À gauche, la statue de la Vierge du sanctuaire de monte Berico. La tradition l’attribue à Nicolò da Venezia. Sculptée entre 1428 et 1430, elle est placée depuis les origines du sanctuaire sur le maître-autel. Elle a été couronnée le 25 août 1900 par le patriarche de Venise Giuseppe Sarto, futur pape saint Pie X. Après une série de tentatives de vol, une copie de la couronne originaire a été posée sur la tête de la Vierge; ci-dessus, le maître-autel et l’édicule qui abrite la statue de la Vierge
 

À gauche, la statue de la Vierge du sanctuaire de monte Berico. La tradition l’attribue à Nicolò da Venezia. Sculptée entre 1428 et 1430, elle est placée depuis les origines du sanctuaire sur le maître-autel. Elle a été couronnée le 25 août 1900 par le patriarche de Venise Giuseppe Sarto, futur pape saint Pie X. Après une série de tentatives de vol, une copie de la couronne originaire a été posée sur la tête de la Vierge; ci-dessus, le maître-autel et l’édicule qui abrite la statue de la Vierge

Le document qui rassemble tous les actes de l’enquête raconte encore que deux années plus tard, la Vierge apparut une nouvelle fois à Vincenza Parisi, très exactement le 1er août 1428. Prenant pitié de la ville qui était à la dernière extrémité, La Vierge répéta ce qu’elle avait dit: elle fit la même requête et la même promesse à la vieille femme. Vicenza descendit en ville et cria à tous, gens du commun et autorités de la ville, la volonté de la Mère céleste. Et cette fois, on la crut. La nouvelle que la Vierge était apparue une seconde fois sur le mont s’était répandue dans la ville en un éclair et beaucoup de gens sortirent alors de l’enceinte de Vicence pour monter sur la colline. Les personnalités de la ville, le Conseil des Cent et le Conseil des Cinq cents, réunis dans la grande salle de la Raison, décidèrent de construire en un temps très bref, l’église sur le mont Berico. Le manuscrit dit encore: «Une fois la décision prise, les gens confiant en Dieu dans le quel ils mettaient tout leur espoir et dans la recommandation de la Vierge glorieuse, la construction de l’église fut commencée le 25 août de l’année 1428». Vingt-quatre jours seulement après la seconde apparition.

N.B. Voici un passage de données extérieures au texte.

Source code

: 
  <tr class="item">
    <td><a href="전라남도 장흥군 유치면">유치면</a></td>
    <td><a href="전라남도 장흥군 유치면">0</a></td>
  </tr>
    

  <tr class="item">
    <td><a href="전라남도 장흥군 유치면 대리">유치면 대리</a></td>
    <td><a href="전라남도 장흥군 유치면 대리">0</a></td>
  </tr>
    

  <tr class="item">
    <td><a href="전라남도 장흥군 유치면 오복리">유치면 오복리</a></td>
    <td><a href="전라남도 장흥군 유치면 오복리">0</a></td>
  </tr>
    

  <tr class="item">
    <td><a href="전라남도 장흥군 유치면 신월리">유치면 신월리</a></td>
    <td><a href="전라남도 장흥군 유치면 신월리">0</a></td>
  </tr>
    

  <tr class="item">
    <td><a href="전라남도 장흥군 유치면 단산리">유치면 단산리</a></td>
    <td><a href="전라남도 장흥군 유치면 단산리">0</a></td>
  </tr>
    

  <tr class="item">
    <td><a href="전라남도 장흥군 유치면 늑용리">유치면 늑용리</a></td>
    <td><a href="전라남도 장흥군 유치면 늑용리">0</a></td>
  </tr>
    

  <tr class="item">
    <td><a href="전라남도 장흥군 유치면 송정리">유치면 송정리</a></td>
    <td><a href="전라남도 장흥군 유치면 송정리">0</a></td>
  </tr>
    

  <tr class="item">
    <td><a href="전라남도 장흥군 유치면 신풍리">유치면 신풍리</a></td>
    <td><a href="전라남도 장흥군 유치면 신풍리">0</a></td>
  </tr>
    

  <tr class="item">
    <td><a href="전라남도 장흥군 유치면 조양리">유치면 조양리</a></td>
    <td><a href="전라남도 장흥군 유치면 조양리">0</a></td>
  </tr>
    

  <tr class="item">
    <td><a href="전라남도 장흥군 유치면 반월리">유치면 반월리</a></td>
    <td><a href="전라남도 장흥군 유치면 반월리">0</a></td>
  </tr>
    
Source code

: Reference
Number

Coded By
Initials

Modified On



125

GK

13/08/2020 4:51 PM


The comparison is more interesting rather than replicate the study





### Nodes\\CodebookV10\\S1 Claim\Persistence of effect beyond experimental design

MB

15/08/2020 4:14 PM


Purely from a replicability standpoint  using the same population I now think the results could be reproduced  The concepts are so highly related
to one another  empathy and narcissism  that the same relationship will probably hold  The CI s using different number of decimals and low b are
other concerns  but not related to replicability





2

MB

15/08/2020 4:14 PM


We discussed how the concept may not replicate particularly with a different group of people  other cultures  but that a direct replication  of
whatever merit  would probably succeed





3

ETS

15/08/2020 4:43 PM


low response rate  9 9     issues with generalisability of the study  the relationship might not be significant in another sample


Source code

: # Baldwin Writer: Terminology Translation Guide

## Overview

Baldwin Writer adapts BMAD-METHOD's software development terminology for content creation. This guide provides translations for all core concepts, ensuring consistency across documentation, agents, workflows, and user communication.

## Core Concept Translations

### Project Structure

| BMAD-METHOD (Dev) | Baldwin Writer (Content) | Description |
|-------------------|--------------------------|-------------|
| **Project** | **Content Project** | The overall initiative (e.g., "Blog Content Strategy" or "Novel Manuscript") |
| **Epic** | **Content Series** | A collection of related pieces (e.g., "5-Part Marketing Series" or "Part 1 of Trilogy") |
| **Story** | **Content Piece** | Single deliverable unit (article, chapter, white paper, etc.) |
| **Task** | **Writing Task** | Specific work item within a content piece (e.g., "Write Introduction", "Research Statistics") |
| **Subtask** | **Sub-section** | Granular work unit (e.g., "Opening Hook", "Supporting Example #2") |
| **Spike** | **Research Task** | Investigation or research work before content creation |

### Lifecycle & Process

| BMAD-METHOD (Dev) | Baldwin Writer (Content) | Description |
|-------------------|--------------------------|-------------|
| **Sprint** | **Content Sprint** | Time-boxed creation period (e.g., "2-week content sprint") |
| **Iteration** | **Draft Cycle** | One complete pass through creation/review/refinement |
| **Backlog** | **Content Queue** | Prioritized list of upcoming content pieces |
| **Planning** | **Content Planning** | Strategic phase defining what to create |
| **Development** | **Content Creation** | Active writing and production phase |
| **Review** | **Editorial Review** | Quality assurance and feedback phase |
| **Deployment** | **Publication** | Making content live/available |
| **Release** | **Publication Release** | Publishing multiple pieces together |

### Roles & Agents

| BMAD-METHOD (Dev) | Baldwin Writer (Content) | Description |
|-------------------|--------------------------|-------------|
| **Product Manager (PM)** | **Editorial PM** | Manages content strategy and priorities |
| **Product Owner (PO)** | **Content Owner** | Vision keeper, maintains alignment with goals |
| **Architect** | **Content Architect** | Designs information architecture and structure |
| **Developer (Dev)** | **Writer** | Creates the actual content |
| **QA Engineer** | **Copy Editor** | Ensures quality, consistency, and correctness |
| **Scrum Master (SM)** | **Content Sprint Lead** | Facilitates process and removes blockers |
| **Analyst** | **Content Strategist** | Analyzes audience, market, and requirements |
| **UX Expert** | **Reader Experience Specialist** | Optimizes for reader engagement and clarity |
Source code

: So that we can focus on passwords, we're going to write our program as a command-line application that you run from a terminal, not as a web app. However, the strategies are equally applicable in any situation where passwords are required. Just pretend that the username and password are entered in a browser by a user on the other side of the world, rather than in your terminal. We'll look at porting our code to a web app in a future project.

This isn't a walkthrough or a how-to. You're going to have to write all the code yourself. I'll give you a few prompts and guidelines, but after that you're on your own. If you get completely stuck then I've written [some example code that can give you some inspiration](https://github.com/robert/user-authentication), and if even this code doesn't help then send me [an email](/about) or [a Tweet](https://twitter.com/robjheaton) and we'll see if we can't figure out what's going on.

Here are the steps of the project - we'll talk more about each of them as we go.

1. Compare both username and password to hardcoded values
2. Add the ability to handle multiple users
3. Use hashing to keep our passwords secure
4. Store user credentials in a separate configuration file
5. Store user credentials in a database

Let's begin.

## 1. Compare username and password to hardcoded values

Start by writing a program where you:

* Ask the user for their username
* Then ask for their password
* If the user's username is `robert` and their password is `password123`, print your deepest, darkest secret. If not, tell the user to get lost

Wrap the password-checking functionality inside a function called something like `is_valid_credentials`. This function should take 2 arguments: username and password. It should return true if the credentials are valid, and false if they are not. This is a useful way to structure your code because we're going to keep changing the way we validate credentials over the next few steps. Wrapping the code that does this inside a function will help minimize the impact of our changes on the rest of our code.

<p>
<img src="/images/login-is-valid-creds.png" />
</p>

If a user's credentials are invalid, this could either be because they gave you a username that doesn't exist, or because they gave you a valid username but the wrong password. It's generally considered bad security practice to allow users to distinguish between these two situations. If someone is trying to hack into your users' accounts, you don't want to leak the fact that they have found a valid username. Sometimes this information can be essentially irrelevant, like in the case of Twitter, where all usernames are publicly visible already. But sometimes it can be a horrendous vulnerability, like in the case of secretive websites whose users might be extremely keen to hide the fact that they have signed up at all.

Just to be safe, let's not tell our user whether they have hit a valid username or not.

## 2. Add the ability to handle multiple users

La Vierge avait parlé à Vincenza d’une source d’eau qui jaillirait de la roche vive sur le lieu où l’on consstruirait le sanctuaire. Et c’est ce qui se produisit. Au cours des travaux de creusement et de déblaiement, «jaillit en guise de source une quantité d’eau merveilleuse et incroyable… au point de déborder en ce lieu comme un fleuve abondant qui descendait à grand bruit le long du mont», dit encore notre manuscrit. Et, conformément à la seconde promesse de la Vierge, l’argent afflua en quantité. Dans les Archives d’État de Vicence a été retrouvée et publiée par le père Giocondo Maria Todescato une série de testaments portant la date et le nom de tous les testateurs, qui montrent combien les Vicentins se montrèrent généreux pour la construction du sanctuaire.